**Assignment**
Go through the data below line by line and report how many lines contain "ring", giving only that figure.

**Record set**
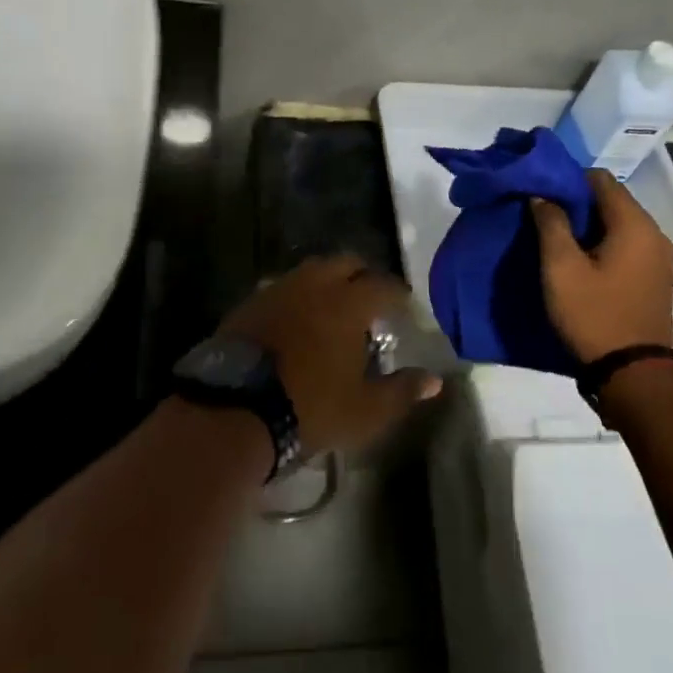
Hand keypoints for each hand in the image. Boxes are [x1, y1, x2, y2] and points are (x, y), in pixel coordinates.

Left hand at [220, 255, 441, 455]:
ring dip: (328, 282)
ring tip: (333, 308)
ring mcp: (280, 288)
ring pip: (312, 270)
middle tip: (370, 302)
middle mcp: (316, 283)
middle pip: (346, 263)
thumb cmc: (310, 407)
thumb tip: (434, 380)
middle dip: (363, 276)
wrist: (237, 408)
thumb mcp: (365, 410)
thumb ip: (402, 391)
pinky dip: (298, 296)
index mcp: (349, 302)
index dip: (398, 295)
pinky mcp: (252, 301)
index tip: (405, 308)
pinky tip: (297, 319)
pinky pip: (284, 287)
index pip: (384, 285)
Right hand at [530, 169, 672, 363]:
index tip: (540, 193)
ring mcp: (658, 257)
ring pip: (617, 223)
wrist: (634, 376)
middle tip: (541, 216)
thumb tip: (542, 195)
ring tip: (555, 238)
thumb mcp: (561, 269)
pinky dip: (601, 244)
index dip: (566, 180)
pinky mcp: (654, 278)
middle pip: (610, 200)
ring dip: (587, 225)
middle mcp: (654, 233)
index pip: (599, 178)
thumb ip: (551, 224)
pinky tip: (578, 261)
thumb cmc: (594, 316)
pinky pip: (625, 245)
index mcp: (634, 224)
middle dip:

**Task result**
8